O Simples Nacional é uma excelente incubadora, mas pode tornar-se uma armadilha para empresas em fase de escala. Este artigo aborda o “sublimite” e o momento crítico em que a simplificação passa a custar caro à lucratividade.
O Obstáculo do Sublimite:
Ao ultrapassar o faturamento de R$ 3,6 milhões anuais, a empresa atinge o sublimite estadual. Na prática, o ICMS e o ISS deixam de ser recolhidos de forma unificada no DAS e passam a ser apurados pelo regime normal. É aqui que muitas empresas perdem o controlo das suas margens, pois a carga tributária sobe de forma abrupta sem que haja uma estrutura preparada para a recuperação de créditos.
Lucro Real vs. Lucro Presumido:
A Decisão Baseada em Dados: A transição para o Lucro Real ou Presumido não deve ser vista como um aumento de burocracia, mas como uma oportunidade de profissionalização da gestão:
- Lucro Real: Permite a dedução de despesas operacionais e o aproveitamento integral de créditos tributários. É ideal para empresas com margens reduzidas ou altos custos operacionais.
- Lucro Presumido: Pode oferecer uma alíquota efetiva menor para empresas de serviços com alta lucratividade e baixa folha de pagamento.
O Papel da G2 na Expansão:
A nossa consultoria foca-se no Estudo de Viabilidade Tributária. Não fazemos apenas a migração de sistema; simulamos cenários reais com base no histórico da empresa para identificar qual o regime que maximiza o EBITDA e garante a segurança jurídica dos sócios.
Crescer exige coragem para abandonar modelos que já não servem o propósito da empresa. O “muro” do Simples Nacional só é intransponível para quem não possui um mapa estratégico de transição. Na G2, somos os arquitetos dessa mudança.

Entradas de dados salvas:

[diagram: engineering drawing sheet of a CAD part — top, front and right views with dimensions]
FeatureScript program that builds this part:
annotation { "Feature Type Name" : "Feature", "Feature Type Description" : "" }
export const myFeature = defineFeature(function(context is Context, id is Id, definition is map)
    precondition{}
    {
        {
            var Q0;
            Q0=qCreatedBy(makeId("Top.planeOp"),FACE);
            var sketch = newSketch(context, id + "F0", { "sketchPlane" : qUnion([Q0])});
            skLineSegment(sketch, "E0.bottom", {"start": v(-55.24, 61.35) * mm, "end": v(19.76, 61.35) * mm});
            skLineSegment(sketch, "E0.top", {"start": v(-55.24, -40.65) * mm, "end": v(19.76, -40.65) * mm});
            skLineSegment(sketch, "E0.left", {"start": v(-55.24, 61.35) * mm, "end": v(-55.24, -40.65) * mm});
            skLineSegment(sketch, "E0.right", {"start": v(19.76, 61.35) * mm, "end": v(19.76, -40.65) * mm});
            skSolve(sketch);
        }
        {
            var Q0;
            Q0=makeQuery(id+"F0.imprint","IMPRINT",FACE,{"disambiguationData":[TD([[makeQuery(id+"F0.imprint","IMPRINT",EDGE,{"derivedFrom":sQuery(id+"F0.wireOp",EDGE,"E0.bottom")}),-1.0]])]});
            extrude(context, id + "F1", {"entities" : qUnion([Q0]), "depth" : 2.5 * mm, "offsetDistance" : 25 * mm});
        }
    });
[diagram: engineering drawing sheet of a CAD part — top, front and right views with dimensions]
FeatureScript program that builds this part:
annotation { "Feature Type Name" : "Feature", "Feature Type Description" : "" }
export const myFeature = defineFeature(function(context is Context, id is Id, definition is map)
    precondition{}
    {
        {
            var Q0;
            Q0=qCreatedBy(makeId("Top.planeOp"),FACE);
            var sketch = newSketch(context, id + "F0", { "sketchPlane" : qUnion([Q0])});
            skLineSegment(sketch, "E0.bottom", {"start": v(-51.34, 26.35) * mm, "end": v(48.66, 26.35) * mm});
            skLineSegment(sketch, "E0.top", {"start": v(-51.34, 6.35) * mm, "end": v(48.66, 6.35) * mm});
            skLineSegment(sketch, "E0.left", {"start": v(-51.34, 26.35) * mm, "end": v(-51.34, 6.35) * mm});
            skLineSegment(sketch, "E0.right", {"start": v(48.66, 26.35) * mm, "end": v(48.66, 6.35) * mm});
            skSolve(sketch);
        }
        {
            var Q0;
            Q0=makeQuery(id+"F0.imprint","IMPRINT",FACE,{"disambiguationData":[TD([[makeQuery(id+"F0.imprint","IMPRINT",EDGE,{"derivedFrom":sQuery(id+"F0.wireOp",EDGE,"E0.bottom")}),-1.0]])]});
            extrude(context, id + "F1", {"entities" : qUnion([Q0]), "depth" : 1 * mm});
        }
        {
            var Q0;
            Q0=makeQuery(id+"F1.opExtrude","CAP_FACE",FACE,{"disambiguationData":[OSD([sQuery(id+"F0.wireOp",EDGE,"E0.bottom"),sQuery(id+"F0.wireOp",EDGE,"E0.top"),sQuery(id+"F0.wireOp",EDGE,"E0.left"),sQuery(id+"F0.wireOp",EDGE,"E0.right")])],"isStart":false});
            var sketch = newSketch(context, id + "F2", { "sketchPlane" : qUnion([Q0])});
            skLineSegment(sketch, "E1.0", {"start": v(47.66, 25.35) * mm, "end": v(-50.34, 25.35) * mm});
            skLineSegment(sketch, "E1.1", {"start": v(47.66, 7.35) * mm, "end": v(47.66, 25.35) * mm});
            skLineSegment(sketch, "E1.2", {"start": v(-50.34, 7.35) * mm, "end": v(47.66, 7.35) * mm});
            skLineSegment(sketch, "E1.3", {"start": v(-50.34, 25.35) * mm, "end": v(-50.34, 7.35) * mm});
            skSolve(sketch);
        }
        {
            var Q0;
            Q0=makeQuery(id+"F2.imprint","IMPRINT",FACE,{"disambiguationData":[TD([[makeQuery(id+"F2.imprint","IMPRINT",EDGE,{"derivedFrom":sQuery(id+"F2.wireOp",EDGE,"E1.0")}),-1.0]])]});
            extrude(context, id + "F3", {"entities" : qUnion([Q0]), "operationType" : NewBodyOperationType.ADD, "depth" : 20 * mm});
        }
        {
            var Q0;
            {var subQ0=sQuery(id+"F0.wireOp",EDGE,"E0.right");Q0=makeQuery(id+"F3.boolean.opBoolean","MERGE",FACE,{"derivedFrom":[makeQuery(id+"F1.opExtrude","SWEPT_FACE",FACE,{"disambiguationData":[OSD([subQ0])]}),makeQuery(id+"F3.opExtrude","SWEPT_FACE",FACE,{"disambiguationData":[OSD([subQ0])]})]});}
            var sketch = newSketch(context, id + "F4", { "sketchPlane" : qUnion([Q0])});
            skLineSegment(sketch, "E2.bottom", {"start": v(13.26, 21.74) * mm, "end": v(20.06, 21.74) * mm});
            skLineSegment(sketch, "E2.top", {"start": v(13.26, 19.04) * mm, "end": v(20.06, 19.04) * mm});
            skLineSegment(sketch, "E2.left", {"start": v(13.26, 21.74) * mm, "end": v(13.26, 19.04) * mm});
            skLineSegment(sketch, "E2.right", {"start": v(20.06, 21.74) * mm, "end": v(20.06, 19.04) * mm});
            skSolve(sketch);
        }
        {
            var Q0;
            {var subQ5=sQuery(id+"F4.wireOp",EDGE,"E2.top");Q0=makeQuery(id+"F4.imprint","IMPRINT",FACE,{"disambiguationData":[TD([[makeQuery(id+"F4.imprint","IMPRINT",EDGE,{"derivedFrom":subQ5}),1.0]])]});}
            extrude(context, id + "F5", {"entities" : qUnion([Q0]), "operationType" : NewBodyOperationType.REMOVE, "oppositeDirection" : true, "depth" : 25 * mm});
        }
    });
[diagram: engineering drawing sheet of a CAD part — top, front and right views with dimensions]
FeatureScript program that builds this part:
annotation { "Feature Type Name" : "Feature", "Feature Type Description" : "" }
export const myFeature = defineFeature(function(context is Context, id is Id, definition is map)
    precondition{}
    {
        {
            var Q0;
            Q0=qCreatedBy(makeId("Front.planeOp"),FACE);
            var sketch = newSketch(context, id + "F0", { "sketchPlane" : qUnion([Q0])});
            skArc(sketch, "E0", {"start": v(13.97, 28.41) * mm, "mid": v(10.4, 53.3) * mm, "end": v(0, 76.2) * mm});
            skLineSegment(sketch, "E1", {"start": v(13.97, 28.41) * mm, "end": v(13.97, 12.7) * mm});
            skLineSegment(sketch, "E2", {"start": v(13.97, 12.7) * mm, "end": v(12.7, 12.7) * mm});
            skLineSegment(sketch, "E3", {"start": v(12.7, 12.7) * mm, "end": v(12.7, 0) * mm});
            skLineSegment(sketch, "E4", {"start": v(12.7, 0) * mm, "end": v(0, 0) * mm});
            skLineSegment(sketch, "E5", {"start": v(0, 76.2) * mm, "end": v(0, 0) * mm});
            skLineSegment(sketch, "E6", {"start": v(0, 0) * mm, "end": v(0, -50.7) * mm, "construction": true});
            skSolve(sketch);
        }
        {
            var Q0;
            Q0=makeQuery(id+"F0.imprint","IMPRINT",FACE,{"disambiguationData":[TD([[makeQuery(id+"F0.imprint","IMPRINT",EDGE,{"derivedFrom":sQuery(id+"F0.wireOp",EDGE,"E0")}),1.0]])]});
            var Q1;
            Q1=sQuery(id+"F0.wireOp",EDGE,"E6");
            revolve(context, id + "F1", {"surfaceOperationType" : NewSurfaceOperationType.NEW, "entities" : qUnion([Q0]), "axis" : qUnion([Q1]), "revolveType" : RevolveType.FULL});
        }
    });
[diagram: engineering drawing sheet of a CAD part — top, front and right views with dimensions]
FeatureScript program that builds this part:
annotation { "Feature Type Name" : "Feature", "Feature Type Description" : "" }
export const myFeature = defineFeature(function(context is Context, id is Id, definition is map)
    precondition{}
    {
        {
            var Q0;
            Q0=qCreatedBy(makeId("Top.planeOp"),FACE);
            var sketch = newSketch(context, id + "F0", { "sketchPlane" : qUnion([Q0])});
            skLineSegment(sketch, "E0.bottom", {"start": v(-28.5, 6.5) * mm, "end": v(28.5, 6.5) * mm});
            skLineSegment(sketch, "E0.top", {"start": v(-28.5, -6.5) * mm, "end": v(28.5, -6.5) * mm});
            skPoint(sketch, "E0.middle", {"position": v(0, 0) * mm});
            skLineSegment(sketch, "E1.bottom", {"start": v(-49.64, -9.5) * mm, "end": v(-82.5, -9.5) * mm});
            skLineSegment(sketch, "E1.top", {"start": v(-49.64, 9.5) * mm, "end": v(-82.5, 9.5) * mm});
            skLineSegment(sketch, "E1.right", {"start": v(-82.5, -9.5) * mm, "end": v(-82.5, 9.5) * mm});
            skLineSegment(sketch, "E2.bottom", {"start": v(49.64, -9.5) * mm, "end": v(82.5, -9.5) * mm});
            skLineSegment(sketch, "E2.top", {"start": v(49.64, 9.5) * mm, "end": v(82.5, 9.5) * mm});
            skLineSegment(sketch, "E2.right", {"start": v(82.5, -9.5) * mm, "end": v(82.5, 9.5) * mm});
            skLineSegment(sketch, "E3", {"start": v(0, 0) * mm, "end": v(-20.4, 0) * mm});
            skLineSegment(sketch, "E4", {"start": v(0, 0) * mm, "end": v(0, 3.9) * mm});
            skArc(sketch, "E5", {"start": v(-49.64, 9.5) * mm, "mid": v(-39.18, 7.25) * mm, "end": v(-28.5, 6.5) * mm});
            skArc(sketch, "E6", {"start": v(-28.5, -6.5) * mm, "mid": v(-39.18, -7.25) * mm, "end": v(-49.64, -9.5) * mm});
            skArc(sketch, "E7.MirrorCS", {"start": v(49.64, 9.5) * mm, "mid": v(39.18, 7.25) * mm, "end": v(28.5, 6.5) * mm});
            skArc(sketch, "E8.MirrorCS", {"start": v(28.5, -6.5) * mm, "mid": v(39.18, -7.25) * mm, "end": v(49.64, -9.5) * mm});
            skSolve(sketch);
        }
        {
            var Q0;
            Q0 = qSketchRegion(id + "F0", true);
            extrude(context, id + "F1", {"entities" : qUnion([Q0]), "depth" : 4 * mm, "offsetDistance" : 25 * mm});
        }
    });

Detalhes do exercício:
Segundo o texto sobre o Simples Nacional, para que tipos de empresa o Lucro Real e o Lucro Presumido são indicados? Liste todos e diga a qual regime cada um corresponde. Baseie-se somente no texto para responder.

Resposta:
- Lucro Real: empresas com margens reduzidas
- Lucro Real: empresas com altos custos operacionais
- Lucro Presumido: empresas de serviços com alta lucratividade e baixa folha de pagamento